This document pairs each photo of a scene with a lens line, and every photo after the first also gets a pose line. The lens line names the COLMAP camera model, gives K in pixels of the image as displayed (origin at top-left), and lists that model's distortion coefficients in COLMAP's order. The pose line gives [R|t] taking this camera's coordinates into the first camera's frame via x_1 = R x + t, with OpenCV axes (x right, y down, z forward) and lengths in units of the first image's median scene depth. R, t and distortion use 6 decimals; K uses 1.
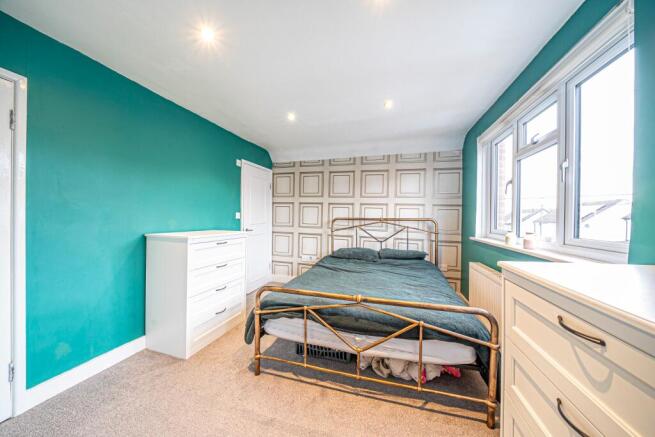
lens RADIAL K [[227.2, 0, 327.5], [0, 227.2, 218.5], [0, 0, 1]] dist [-0.013459, 0.000139]
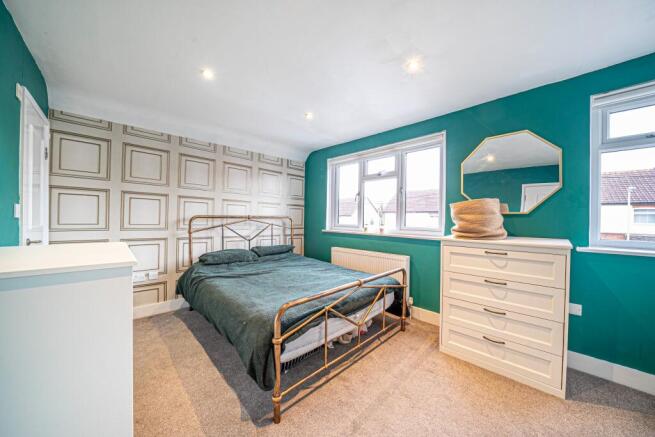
lens RADIAL K [[227.2, 0, 327.5], [0, 227.2, 218.5], [0, 0, 1]] dist [-0.013459, 0.000139]
pose [[0.486909, -0.012794, 0.873359, -0.452072], [-0.002141, 0.999872, 0.015841, -0.006482], [-0.873450, -0.009583, 0.486819, 0.246126]]
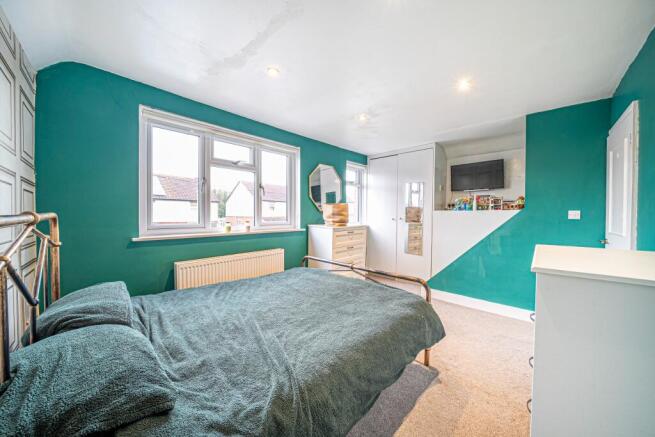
lens RADIAL K [[227.2, 0, 327.5], [0, 227.2, 218.5], [0, 0, 1]] dist [-0.013459, 0.000139]
pose [[-0.878506, -0.032995, 0.476590, -0.197243], [-0.019465, 0.999256, 0.033299, -0.011206], [-0.477334, 0.019977, -0.878495, 1.079579]]
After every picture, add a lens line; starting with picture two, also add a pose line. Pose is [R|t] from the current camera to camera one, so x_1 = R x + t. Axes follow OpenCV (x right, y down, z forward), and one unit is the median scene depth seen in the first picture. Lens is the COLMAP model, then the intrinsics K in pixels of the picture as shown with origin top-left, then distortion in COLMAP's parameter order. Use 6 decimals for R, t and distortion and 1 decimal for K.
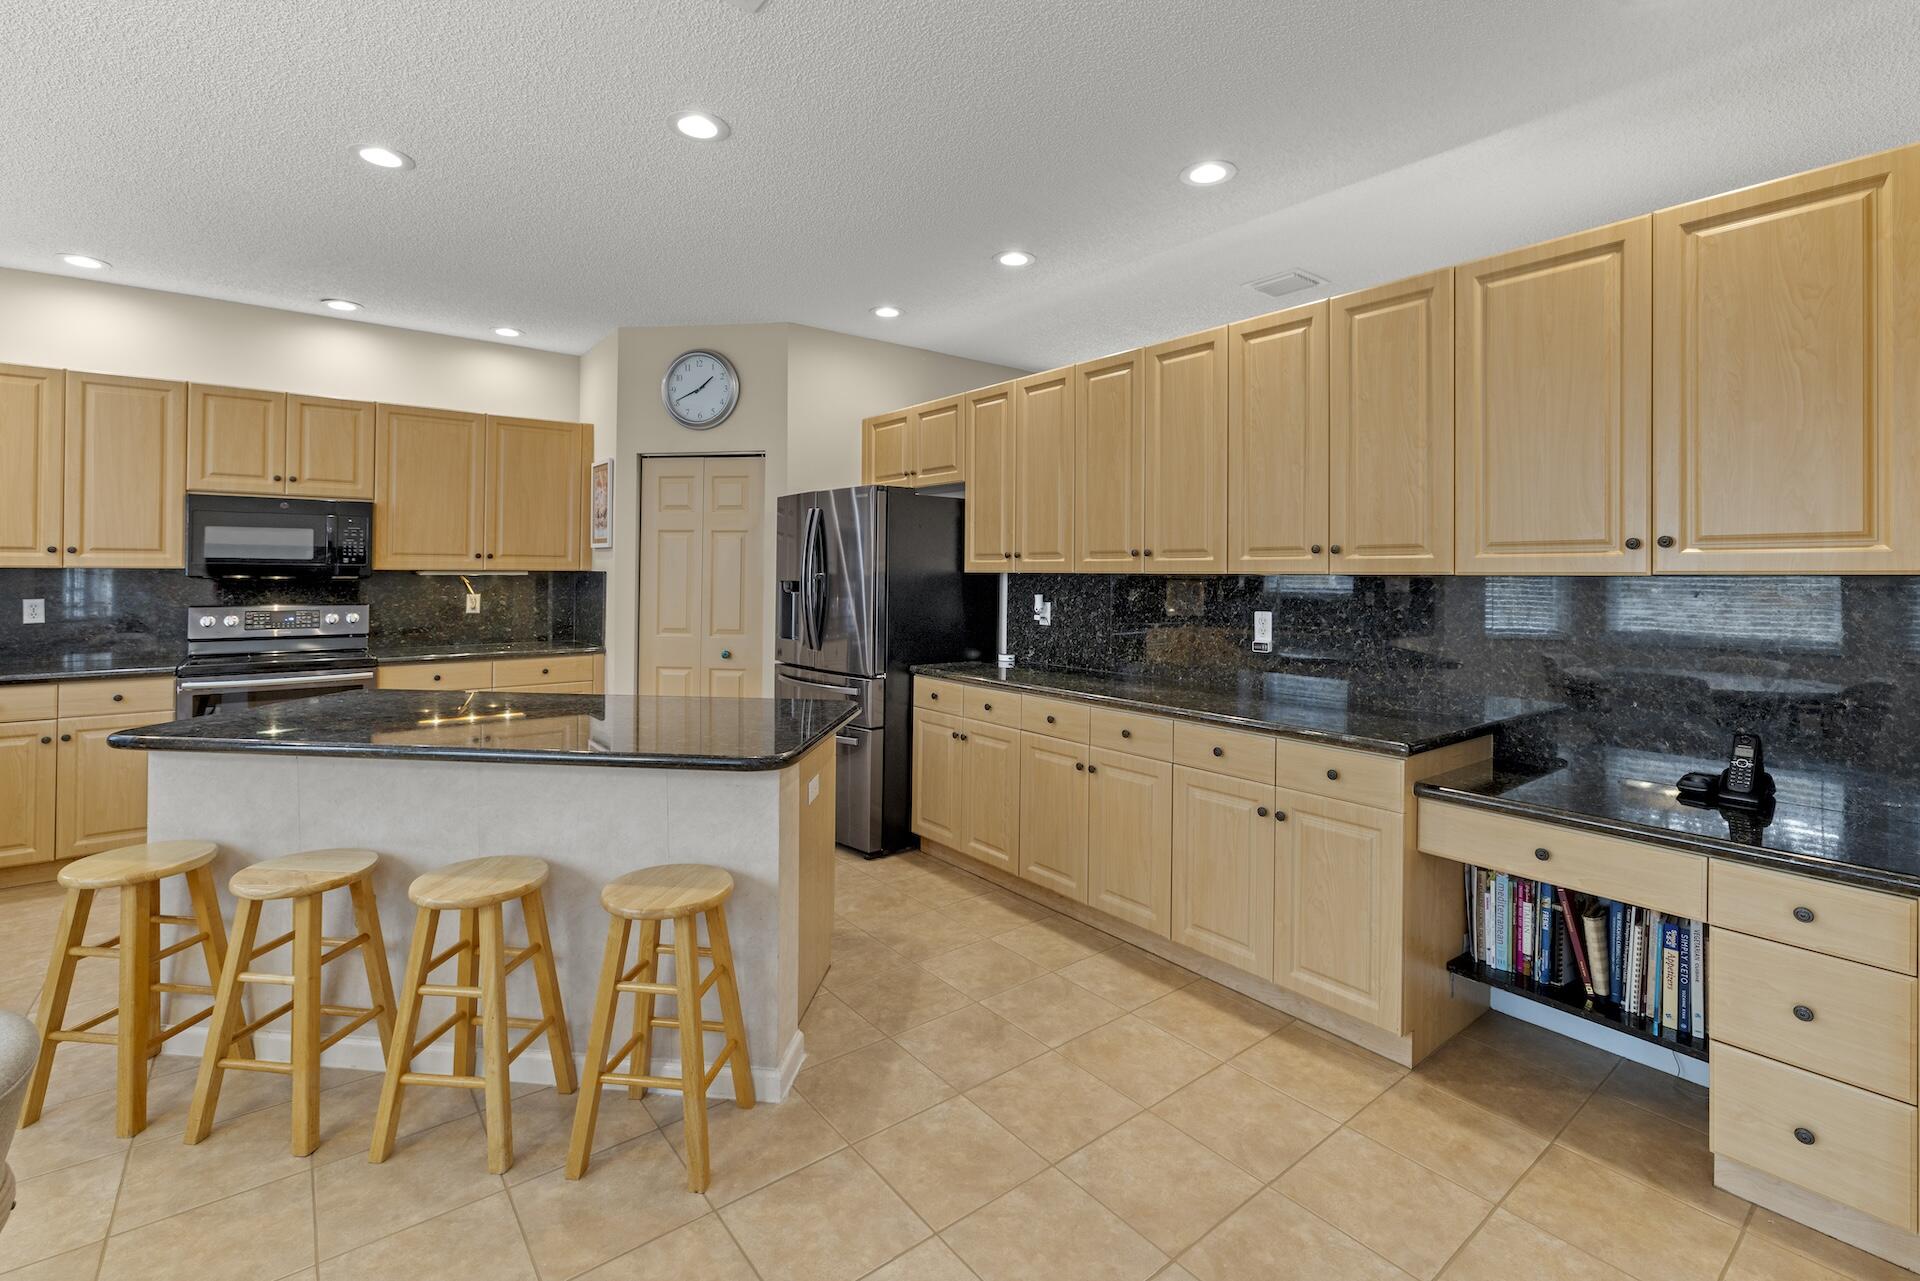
lens RADIAL K [[819.8, 0, 949.0], [0, 819.8, 562.8], [0, 0, 1]] dist [-0.003994, 0.002086]
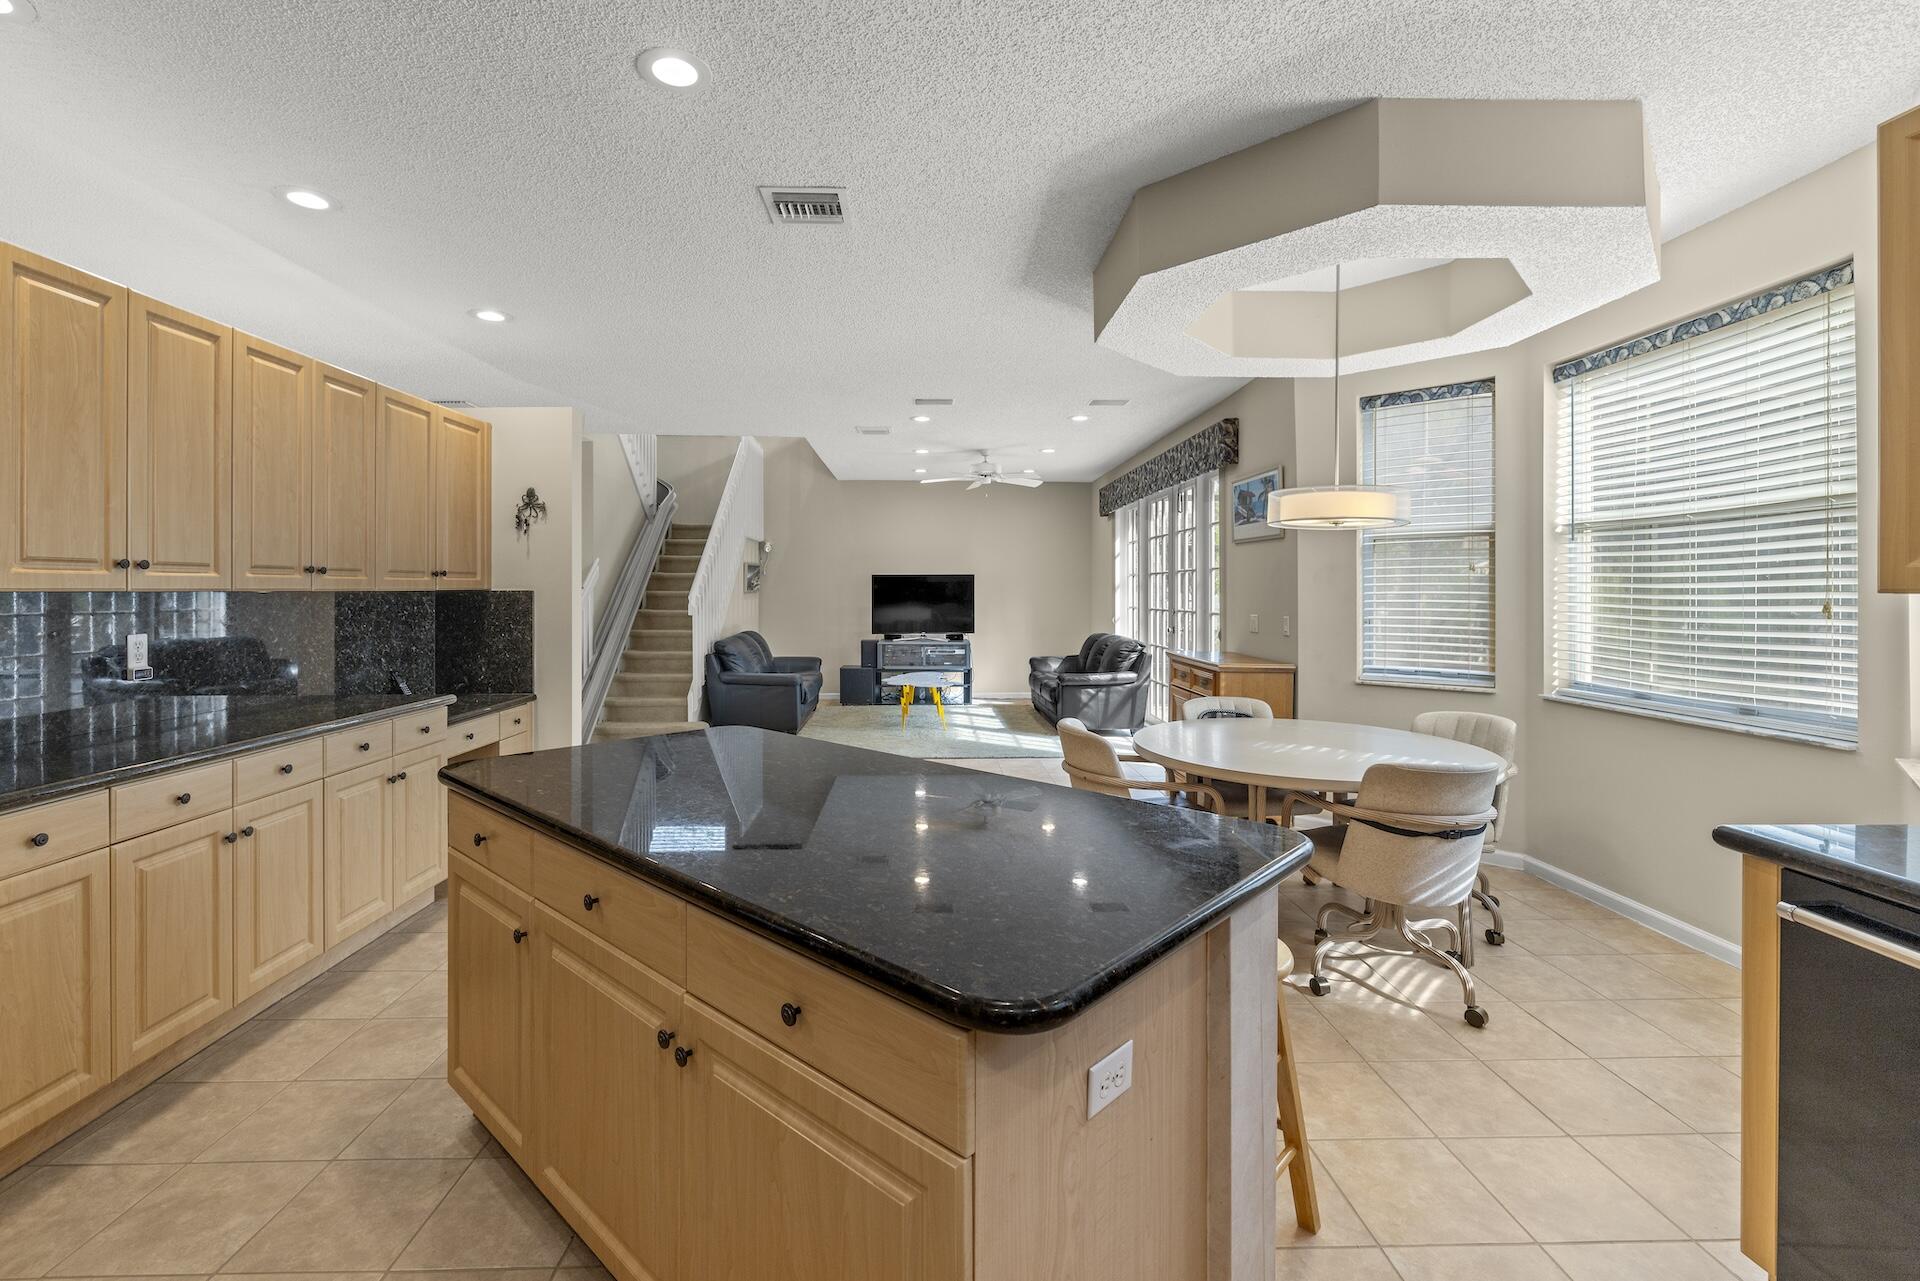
lens RADIAL K [[819.8, 0, 951.9], [0, 819.8, 586.8], [0, 0, 1]] dist [-0.003994, 0.002086]
pose [[-0.800276, -0.008148, 0.599577, -0.899423], [-0.016872, 0.999818, -0.008932, 0.005477], [-0.599394, -0.017264, -0.800268, 1.279794]]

——————

REQUIRED ACTION:
The records above are to be duplicated exactly, pictures left out.

OUTPUT BELOW:
This document pairs each photo of a scene with a lens line, and every photo after the first also gets a pose line. The lens line names the COLMAP camera model, gives K in pixels of the image as displayed (origin at top-left), and lists that model's distortion coefficients in COLMAP's order. The pose line gives [R|t] taking this camera's coordinates into the first camera's frame via x_1 = R x + t, with OpenCV axes (x right, y down, z forward) and lengths in units of the first image's median scene depth. R, t and distortion use 6 decimals; K uses 1.
lens RADIAL K [[227.2, 0, 327.5], [0, 227.2, 218.5], [0, 0, 1]] dist [-0.013459, 0.000139]
lens RADIAL K [[227.2, 0, 327.5], [0, 227.2, 218.5], [0, 0, 1]] dist [-0.013459, 0.000139]
pose [[0.486909, -0.012794, 0.873359, -0.452072], [-0.002141, 0.999872, 0.015841, -0.006482], [-0.873450, -0.009583, 0.486819, 0.246126]]
lens RADIAL K [[227.2, 0, 327.5], [0, 227.2, 218.5], [0, 0, 1]] dist [-0.013459, 0.000139]
pose [[-0.878506, -0.032995, 0.476590, -0.197243], [-0.019465, 0.999256, 0.033299, -0.011206], [-0.477334, 0.019977, -0.878495, 1.079579]]
After every picture, add a lens line; starting with picture two, also add a pose line. Pose is [R|t] from the current camera to camera one, so x_1 = R x + t. Axes follow OpenCV (x right, y down, z forward), and one unit is the median scene depth seen in the first picture. Lens is the COLMAP model, then the intrinsics K in pixels of the picture as shown with origin top-left, then distortion in COLMAP's parameter order. Use 6 decimals for R, t and distortion and 1 decimal for K.
lens RADIAL K [[819.8, 0, 949.0], [0, 819.8, 562.8], [0, 0, 1]] dist [-0.003994, 0.002086]
lens RADIAL K [[819.8, 0, 951.9], [0, 819.8, 586.8], [0, 0, 1]] dist [-0.003994, 0.002086]
pose [[-0.800276, -0.008148, 0.599577, -0.899423], [-0.016872, 0.999818, -0.008932, 0.005477], [-0.599394, -0.017264, -0.800268, 1.279794]]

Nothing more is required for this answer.